La règle que nous suivons est simple. Avant chaque automatisation, nous nous posons quatre questions. Si l'une d'entre elles donne une mauvaise réponse, on n'automatise pas. On change autre chose.

Question 1 — Est-ce que c'est répétitif ?

L'automatisation est utile quand une tâche revient à l'identique, plusieurs fois, sans qu'aucune information nouvelle n'apparaisse entre deux passages. Recevoir un formulaire et le copier dans un Notion. Envoyer un accusé de réception. Rappeler une échéance. Ce sont des automatisations honnêtes : elles enlèvent un geste mécanique, elles ne suppriment pas une décision humaine.

Si la tâche varie — si elle demande à juger, à arbitrer, à choisir un ton — l'automatiser revient à figer ce qui devrait rester souple. Et le coût (humain, éditorial, parfois éthique) finit par dépasser le gain de temps.

Question 2 — Est-ce que la personne en face s'en rendra compte ?

C'est la question la plus importante. Un courriel d'accusé de réception écrit comme un courriel humain mais envoyé par Make est acceptable. Un courriel qui dit « Bonjour [PRÉNOM], merci de votre demande concernant [SUJET] » et qui se trahit au premier coup d'œil ne l'est pas.

Si une automatisation s'entend, on a déshumanisé. Mieux vaut envoyer le même message une heure plus tard, à la main, que tout de suite, à la machine. Le temps d'attente perdu est récupéré dix fois dans la qualité de la relation.
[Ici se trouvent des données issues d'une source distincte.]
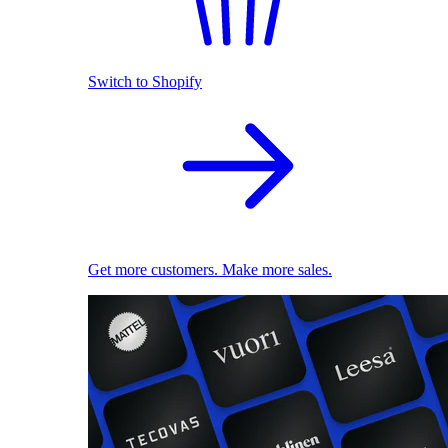
Switch to Shopify
Get more customers. Make more sales.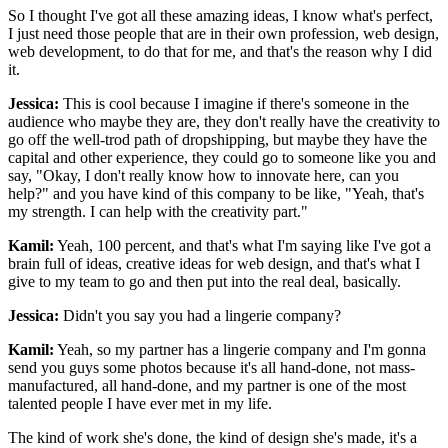
So I thought I've got all these amazing ideas, I know what's perfect,
I just need those people that are in their own profession, web design,
web development, to do that for me, and that's the reason why I did
it.
Jessica:
This is cool because I imagine if there's someone in the
audience who maybe they are, they don't really have the creativity to
go off the well-trod path of dropshipping, but maybe they have the
capital and other experience, they could go to someone like you and
say, "Okay, I don't really know how to innovate here, can you
help?" and you have kind of this company to be like, "Yeah, that's
my strength. I can help with the creativity part."
Kamil:
Yeah, 100 percent, and that's what I'm saying like I've got a
brain full of ideas, creative ideas for web design, and that's what I
give to my team to go and then put into the real deal, basically.
Jessica:
Didn't you say you had a lingerie company?
Kamil:
Yeah, so my partner has a lingerie company and I'm gonna
send you guys some photos because it's all hand-done, not mass-
manufactured, all hand-done, and my partner is one of the most
talented people I have ever met in my life.
The kind of work she's done, the kind of design she's made, it's a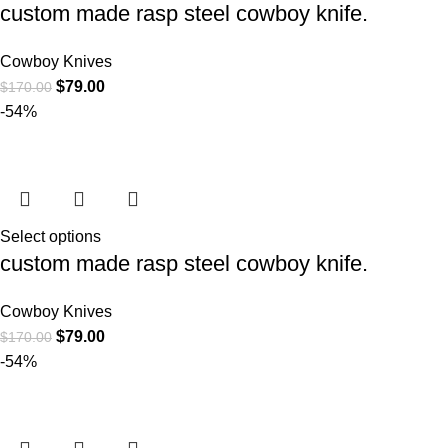
custom made rasp steel cowboy knife.
Cowboy Knives
$
79.00
$
170.00
-54%
Select options
custom made rasp steel cowboy knife.
Cowboy Knives
$
79.00
$
170.00
-54%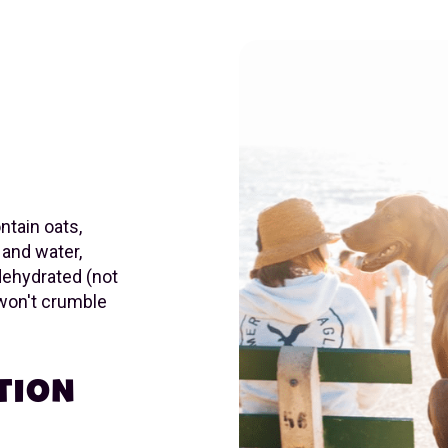
ntain oats,
 and water,
dehydrated (not
won't crumble
TION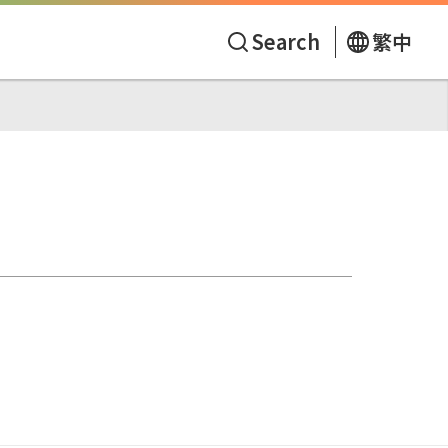
Search
繁中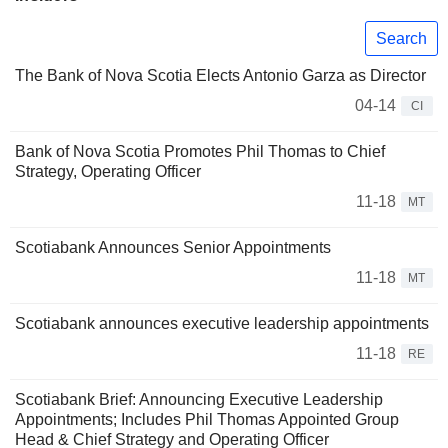
Search
The Bank of Nova Scotia Elects Antonio Garza as Director
04-14
CI
Bank of Nova Scotia Promotes Phil Thomas to Chief
Strategy, Operating Officer
11-18
MT
Scotiabank Announces Senior Appointments
11-18
MT
Scotiabank announces executive leadership appointments
11-18
RE
Scotiabank Brief: Announcing Executive Leadership
Appointments; Includes Phil Thomas Appointed Group
Head & Chief Strategy and Operating Officer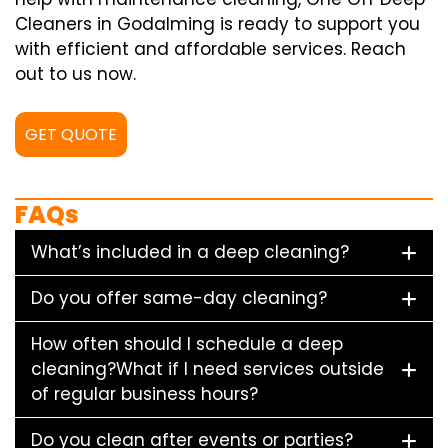
Cleaners in Godalming is ready to support you
with efficient and affordable services. Reach
out to us now.
GET QUOTE
FAQs
What’s included in a deep cleaning?
Do you offer same-day cleaning?
How often should I schedule a deep
cleaning?What if I need services outside
of regular business hours?
Do you clean after events or parties?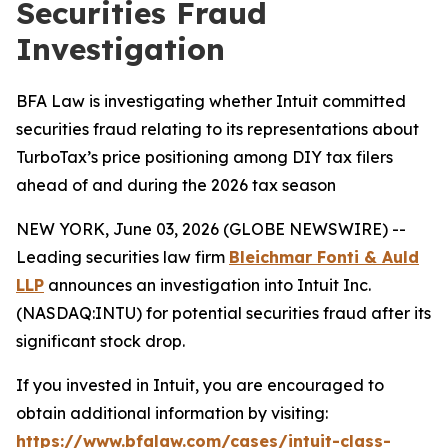
Securities Fraud
Investigation
BFA Law is investigating whether Intuit committed
securities fraud relating to its representations about
TurboTax’s price positioning among DIY tax filers
ahead of and during the 2026 tax season
NEW YORK, June 03, 2026 (GLOBE NEWSWIRE) --
Leading securities law firm
Bleichmar Fonti & Auld
LLP
announces an investigation into Intuit Inc.
(NASDAQ:INTU) for potential securities fraud after its
significant stock drop.
If you invested in Intuit, you are encouraged to
obtain additional information by visiting:
https://www.bfalaw.com/cases/intuit-class-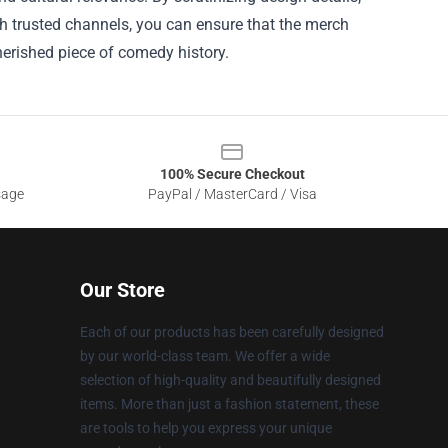
gh trusted channels, you can ensure that the merch
erished piece of comedy history.
100% Secure Checkout
sage
PayPal / MasterCard / Visa
Our Store
Each of our products has been carefully designed
by our world-class team. We offer a wide
selection of high-quality and beautifully designed
items. More than just a fashion statement, these
are tools to help you express your unique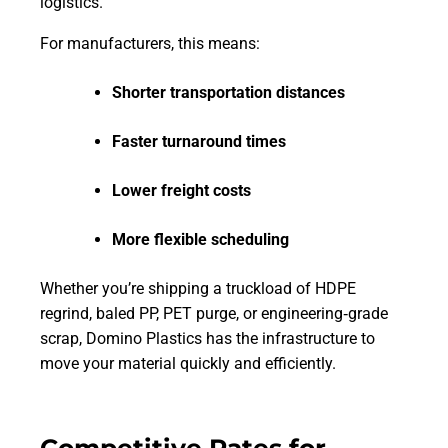
logistics.
For manufacturers, this means:
Shorter transportation distances
Faster turnaround times
Lower freight costs
More flexible scheduling
Whether you’re shipping a truckload of HDPE
regrind, baled PP, PET purge, or engineering‑grade
scrap, Domino Plastics has the infrastructure to
move your material quickly and efficiently.
Competitive Rates for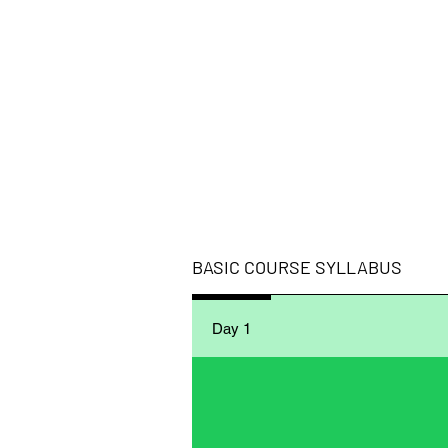
BASIC ​COURSE SYLLABUS
Day 1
« Une bonne automatisation est silencieuse. Personne ne sait qu'elle existe — sauf l'équipe qui en bénéficie. »

Question 3 — Est-ce que ça simplifie le travail, ou ça le déplace ?

Beaucoup d'automatisations ne réduisent pas le travail — elles le déplacent. Le formulaire automatique génère trois fois plus de leads à trier. Le rappel automatique génère trois fois plus de demandes de précisions. Le système alerte automatiquement, mais quelqu'un doit gérer les alertes.

Avant d'automatiser, on cartographie le travail qui suivra. Si le travail aval augmente plus que le travail amont ne diminue, on n'a rien gagné. On a juste déplacé la charge — souvent vers une personne qui n'avait pas demandé à la recevoir.

Question 4 — Est-ce que l'équipe garde la main ?

L'automatisation doit pouvoir être arrêtée, modifiée, lue par l'équipe — pas seulement par la personne qui l'a mise en place. Une automatisation que personne d'autre ne comprend est une bombe à retardement. Quand cette personne part, le système devient opaque, fragile, parfois dangereux.

Documentation courte, propriété claire, possibilité de couper en deux clics. C'est ce qui distingue une infrastructure d'une dépendance.

Ce qu'on automatise volontiers.

  • Les sauvegardes, les synchronisations entre outils.
  • Les notifications internes (et non externes).
  • Le remplissage de bases de données à partir de formulaires.
  • Les rappels d'échéance, les générations de récapitulatifs hebdomadaires.
  • Le suivi de mentions, de citations, de statistiques.

Ce qu'on n'automatise jamais.

  • La réponse à une personne qui pose une question pour la première fois.
  • L'écriture de contenus qui portent la voix de l'organisme.
  • Les arbitrages éditoriaux, les choix de timing.
  • Les messages sensibles — deuil, refus, remerciement personnel.

Une organisation peut automatiser énormément sans jamais devenir froide — à condition de protéger soigneusement ces deux dernières listes. C'est tout ce qu'il faut savoir.